One factor on which he bases his reasoning is an utterance by former President JRJ on which he seems to have total confidence. Whether the people would be willing to bank on such 'obiter dicta', particularly in the context of JRJ's infamous referendum and the resignations he had in his pocket, is another matter. In any case, such arguments have no value in a serious debate.

He also relies on Article 43 to prove that it is not the President but the Cabinet of Ministers drawn from Parliament that is charged with the direction and control of the government and collectively responsible and answerable to parliament.

Indeed, he knowns too well that interpretation of constitutional or other legal provisions cannot be made in isolation, in-as-much-as he says that interpretations go beyond the letter of the law. Article 43 has to be read in conjunction with Article 4 dealing with separation of powers. If not, the need to deal with the President and the Cabinet of Ministers separately through Article 42 and 43 (1) would not have arisen.

There is no mandatory provision for the President to hold the defence portfolio, he argues. He compares Article 4 (b) which states that the executive power of the people, including defence of Sri Lanka, shall be exercised by the President to similar provision in the 1972 constitution ignoring the fact that Article 33 (e) empowers him/her to declare war and peace.

The present crisis came to a head when Minister Marapone published the particular gazette notification under his hand without consulting the President, which the Supreme Court opined to be illegal, invalid and of no force and which Dr. J. contends to be a mis-interpretation by the SC.

His attempt to draw comparisons with President Gopallawa's functions under the 1972 constitution or even the Soulbury Constitution, is a puerile attempt to make these constitutions "living instruments" and not relegate them as "museum pieces" where they rightly belong. An important and salient factor which he chooses to ignore and the public should not fail to recognize is that President CBK was made virtually 'impotent' in regard to her constitutional powers by the government when it permitted goons to surround the Government Press, intimidate the Government Printer and his staff and prevented the gazette notice relating to the Development Lotteries Board from being published.

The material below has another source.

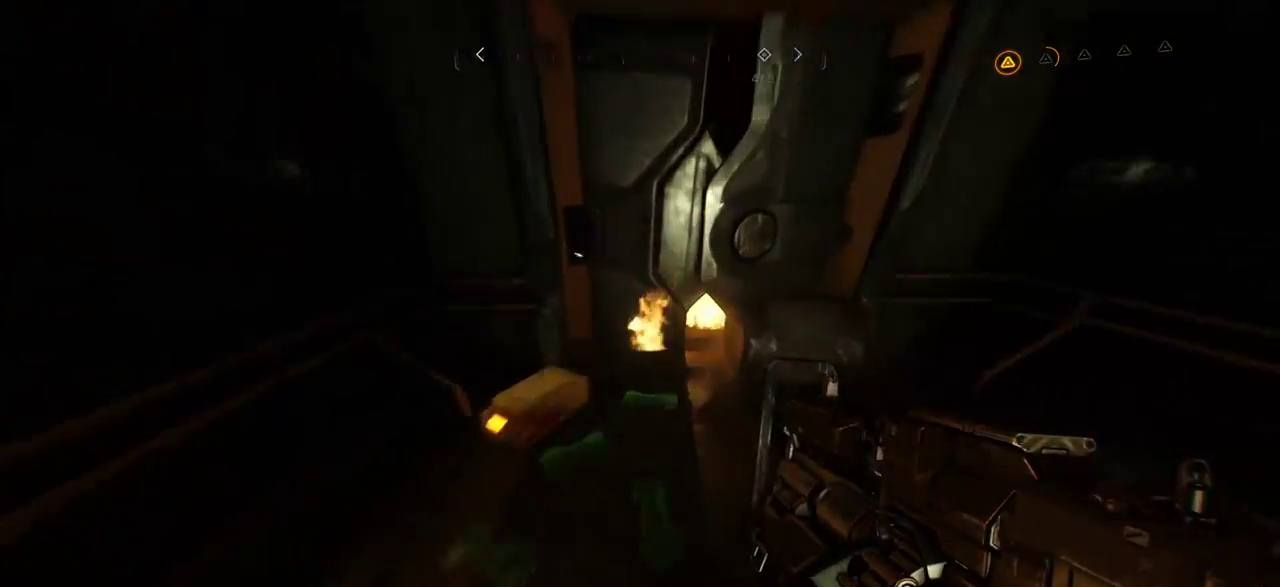
{"keys": ["a"], "mouse": [], "events": [[234, "w", "up"], [450, "a", "down"]]}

That actually was a clear signal that her constitutional powers, including those of prorogation and dissolution (requiring gazette notifications), can be curbed through extra-constitutional means. The President could have been reduced to much less than a ceremonial President - just a figure-head of no import! This situation alone justifies the taking over of the mass communication functions, where the government press came under the Media Ministry, if the President is to discharge her duties and responsibilities in terms of the constitution and the oath she had taken.

Dr. Jayawickreme joins issue with me that I have not answered as to why the SC judgment in regard to the 19th amendment held that a referendum also would be necessary. I would not be so presumptuous as to give answers on behalf of the Supreme Court. One should not attempt to cast doubts in the minds of the people of this country about the highest rung of the judiciary with discipline in the country now at its lowest ebb.

Here was a 07 Bench unanimous judgement by the Supreme Court which possibly over-ruled an earlier 05 Bench majority decision, which is acceptable in the judicial system. The decision should be accepted with grace. Sadly, it was mis-conceptions of the new social and political will that some misguided persons sought to enter the Parliament assembly hall and occupy the Speaker's chair in 1956. Indeed, one swallow in the constitutional field does not make a summer!